A healthy and safe correspondent banking network benefits everyone – and technology has brought it within our reach.
-Ankit Sharma & Saurabh Nagar
Correspondent banking relationships are vital to not only the banking sector, but to economies as a whole. This vast network of bank relationships breeds financial inclusion, providing populations and businesses with access to banking services that they might otherwise struggle to find, and eases trading party relationships between nations.
Correspondent banking is the circulatory system that delivers the nutrients that economies need to thrive, but it is also vulnerable to attack. Banks make an extensive effort to protect themselves and their customers from financial crime – but when they initiate a new relationship with another bank, or do not constantly monitor their existing relationships, institutions do not have a complete and real-time picture into their risk exposures, and the counterparty bank’s risk becomes their own.
De-risking vs Re-risking
Transaction chains can be long and are inevitably complex, involving respondent and correspondent banks and customers across more than one jurisdiction. In the absence of a direct relationship with underlying parties, it is alarmingly easy for banks to be caught out.
In May 2020, the US Department of Justice unsealed an indictment against 28 North Korean and five Chinese bankers who are accused of using more than 250 front companies to obscure $2.5 billion in illicit financial transfers. The transactions were deliberately routed through correspondent banks in order to circumvent sanctions after North Korea’s state-owned Foreign Trade Bank (FTB) was placed on the US Specially Designated Nationals and Blocked Persons list.
This was the latest in a growing list of actions taken by regulators around the world to combat money laundering and terrorism financing in the international banking network. Banks have simultaneously stepped up their compliance measures but the rising cost of compliance and the growing risks associated with correspondent banking relationships has prompted many to “derisk,” and pull out of jurisdictions that are considered to be vulnerable.

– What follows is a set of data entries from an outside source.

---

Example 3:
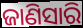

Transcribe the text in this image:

ଜାଣିସାରି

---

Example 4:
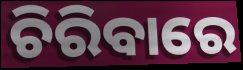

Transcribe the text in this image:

ଚିରିବାରେ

Worldwide, the number of correspondent banking relationships fell by a fifth between 2011 and 2018, according to data from BIS. Some regions have been hit harder than others – often those that can afford it the least – as banks have withdrawn predominantly from countries where governance and controls around financial crime were considered to be poor and where economic growth is less robust (the number of correspondent banks in Venezuela, for example, has dropped by more than 60%).
The trend has also been seen clearly across Asia, with Singapore seeing a 10% decrease in correspondent banking relationships between 2011 and 2018, and The Philippines falling more than 20%.
The FATF defines De-Risking as situations where financial institutions terminate or restrict business relationships with entire countries or classes of customers in order to avoid, rather than manage, risks in line with the FATF’s risk-based approach (RBA).
Reversing this trend is in everyone’s interest – with this in mind, institutions should “re-risk” their counterparty relationships, with an RBA framework, rather than blanket re-risking and technology is an enabler providing transparency and a strong and confident correspondent banking network is one where every institution has clear sight of the end customer.
Within this fast-moving regulatory environment, Know Your Customer (KYC) and anti-money laundering (AML) professionals need to be aware of the blind spots that could jeopardise the financial crime screening process, such as:
- Dynamic Risk Profiles
- Changing Regulations
- Elusive Ownership Structures
Reducing AML / CFT risks in counterparty relationships
Some of the basic risk factors include – Nested Accounts, Shell Banks, Customers of Customers, Sanctions, Geographical risks, Limited data sets, among others.
Banks entering into correspondent relationships need to be confident that all correspondent and respondent banks in the chain have the right controls and governance in place, and that their KYC, AML and other due diligence procedures are robust.
Best practice due diligence answers three questions:
- Who is the client?
- Can I do business with them?
- Should I do business with them?
Conducting specific enhanced due diligence (EDD) on relationships is the key, but answering these questions is enormously time-consuming if done manually. Automated KYC, AML, payments and sanctions screening provides confidence that enhanced due diligence has been carried out in line with the bank’s risk profile.
The array of counterparty solutions allows banks to rapidly examine the identity of customers, establish Ultimate Beneficial Owners of entities, screen for Politically Exposed Persons (PEPs) and negative news if required, and carry out other enhanced due diligence checks cost effectively, without inconveniencing legitimate customers. This is why 79% of firms see automation of processes such as KYC as their priority.
It is vital to remember that fighting financial crime is an ongoing game of cat and mouse. Criminals are constantly looking for – and finding – new opportunities to exploit international rules and banking systems, while banks work tirelessly to plug any gaps. This is an ongoing fight and today’s anti-financial crime measures will not be sufficient tomorrow.
It is crucial for institutions to constantly review their procedures, provide regular training to their team, and optimize the technology used in their fight against financial crime and counterparty risk management.
By creating a correspondent banking network that instils confidence and reliability in those that use it, we can win the fight against financial crime and create greater financial inclusion across the world. A fight worth winning.